L’accouchement ne s’est pas fait sans difficultés. Martin, qui a son propre studio d’animation, a commencé par bosser sur un prototype.  » Trente secondes pour voir à quoi ça pouvait ressembler. » Après avoir réfléchi à la réalité virtuelle et travaillé avec un incubateur à Los Angeles, ils se retrouvent au milieu du champ de bataille, à essayer de vendre leur projet dans des festivals tels que South By Southwest.  » On a rencontré le directeur du développement numérique d’Arte. C’était dans une fête. On était abattus, un peu frustrés. On allait laisser tomber. Parce que c’est compliqué de vendre un projet dans ce genre de rassemblement. On n’avait aucune expérience dans la VR. Aucun passé. Alors, tu imagines, deux gamins latinos qui essaient de te fourguer de la réalité virtuelle punk… »

Quelques partenaires, une subvention ( » Mes papiers français m’ont servi pour la première fois« ) et trois ans de développement plus tard, le récit est une ode moderne au punk des seventies. Il joue avec son imagerie, son look, sa typographie… BattleScar a été punk jusque dans sa fabrication.  » On a cherché à briser certaines règles et à faire le plus de choses possibles nous-mêmes. On voulait que ça aille vite. Que la musique aille fort. Que la typographie te guide dans l’expérience. À un moment, les producteurs nous ont dit que c’était trop rapide. Que les gens avaient besoin de temps pour découvrir l’univers. On leur a répondu qu’ils n’avaient qu’à regarder le film une seconde fois. Ça devait être court, viscéral pour marcher… La VR est souvent très contemplative. Tu restes super longtemps dans un endroit, tu ne sais pas ce que tu y fais. Ici, tu n’as pas le temps de réfléchir. Notre contribution au média, si on en a eu une, c’est cette vision de réalisateur. On t’emmène. On te dit là où tu dois regarder. On est assez fiers de ce langage. »

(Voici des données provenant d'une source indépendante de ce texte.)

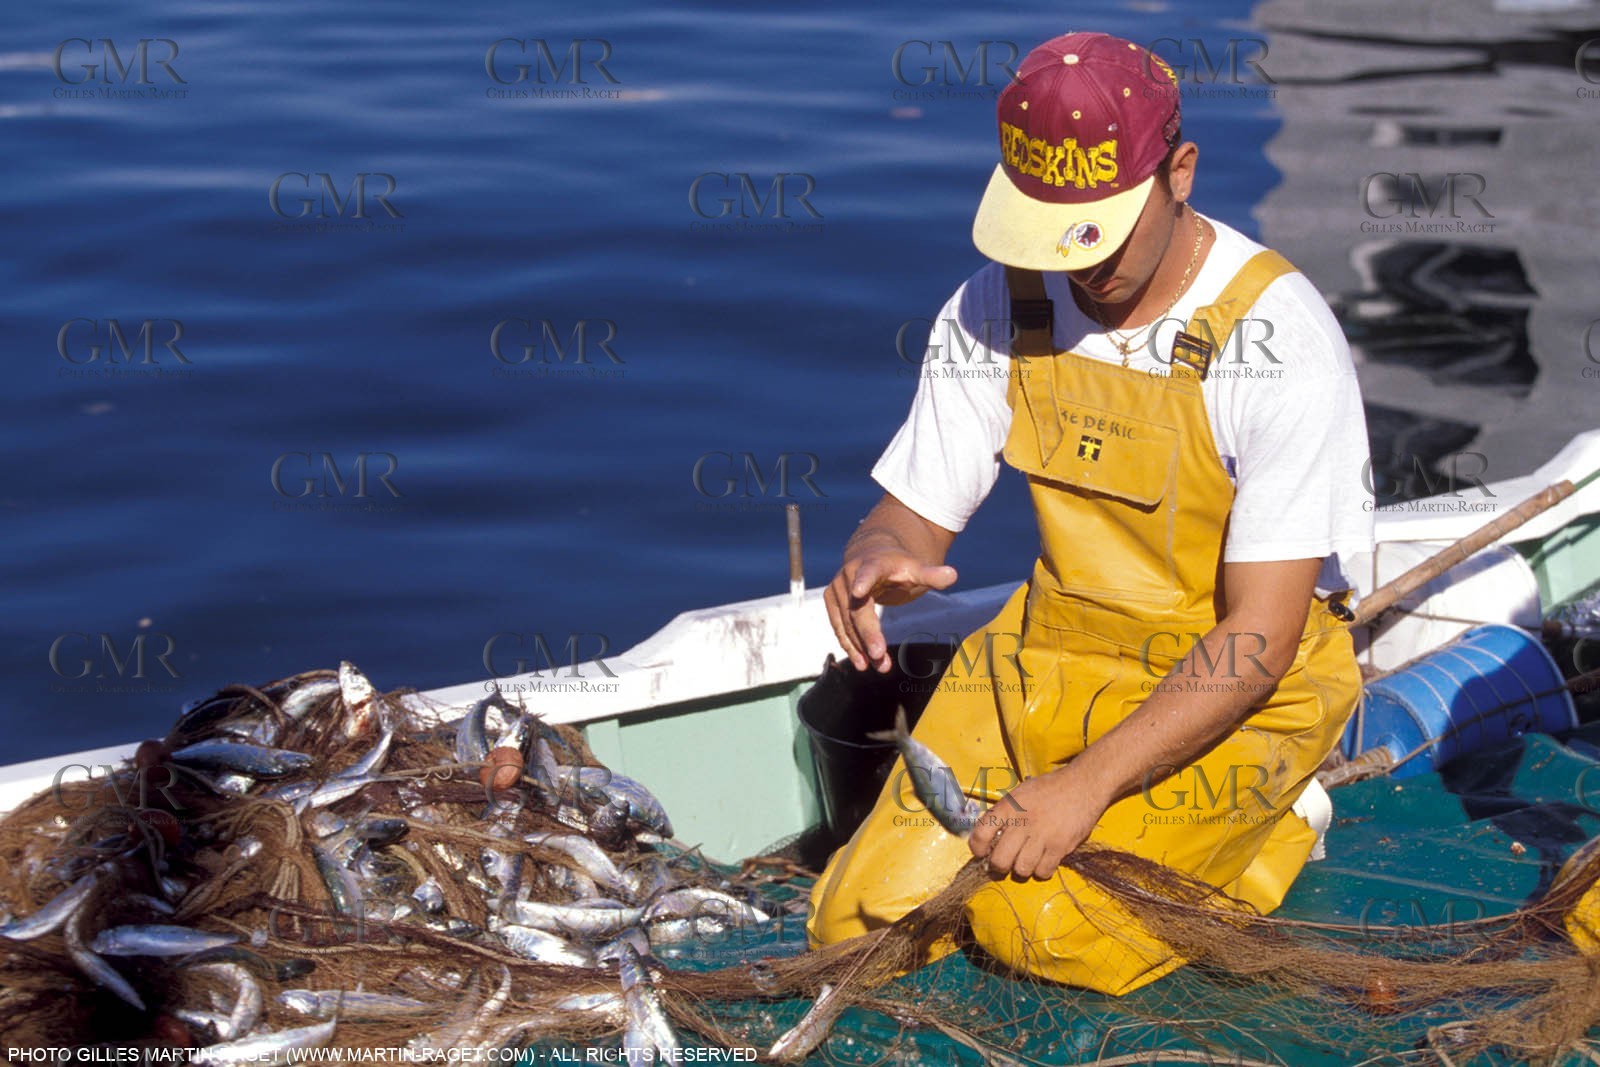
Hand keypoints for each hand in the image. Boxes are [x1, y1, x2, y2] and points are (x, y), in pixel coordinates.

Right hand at [824, 550, 956, 671]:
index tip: (859, 591)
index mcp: (872, 563)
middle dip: (868, 633)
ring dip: (860, 646)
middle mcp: (850, 575)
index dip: (864, 581)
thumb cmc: (896, 565)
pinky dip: (850, 645)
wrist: (870, 554)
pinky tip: (862, 662)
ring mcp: (838, 589)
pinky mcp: (832, 602)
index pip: (869, 572)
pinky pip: (839, 627)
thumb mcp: (915, 568)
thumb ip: (931, 575)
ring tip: (878, 665)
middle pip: (857, 608)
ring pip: (847, 622)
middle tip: (879, 656)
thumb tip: (953, 575)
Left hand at [968, 766, 1109, 879]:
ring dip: (1021, 869)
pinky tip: (1043, 860)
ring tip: (1026, 860)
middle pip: (1000, 860)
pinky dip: (1041, 870)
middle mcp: (1022, 822)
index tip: (982, 853)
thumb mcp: (1020, 793)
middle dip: (999, 866)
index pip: (980, 833)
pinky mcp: (1060, 847)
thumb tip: (989, 836)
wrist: (1082, 786)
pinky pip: (1043, 872)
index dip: (977, 848)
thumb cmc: (1049, 789)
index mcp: (1009, 807)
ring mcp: (1042, 836)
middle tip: (1004, 863)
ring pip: (1021, 870)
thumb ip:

Dans la version anglo-saxonne de BattleScar, la voix de Lupe est celle de Rosario Dawson, qui a réalisé ses débuts dans Kids et avait été repérée dans les rues de Manhattan par Larry Clark.  » Elle nous a dit que ça lui faisait penser à son enfance. Elle est d’origine portoricaine. Elle a grandi au milieu du punk dans un bâtiment abandonné que ses parents ont retapé. » Vous reconnaîtrez peut-être dans la version française Jehnny Beth, la chanteuse de Savages. « BattleScar est disponible en ligne. Tu peux acheter l’expérience. Mais c’est un des problèmes pour l’instant de la réalité virtuelle, elle est difficile à monétariser. Peu de gens ont le casque… Ça va sans nul doute rapidement évoluer. »

BattleScar, disponible en version 6DOF sur Steam, Oculus Quest et Rift et en version vidéo 360° sur arte.tv/battlescar et YouTube.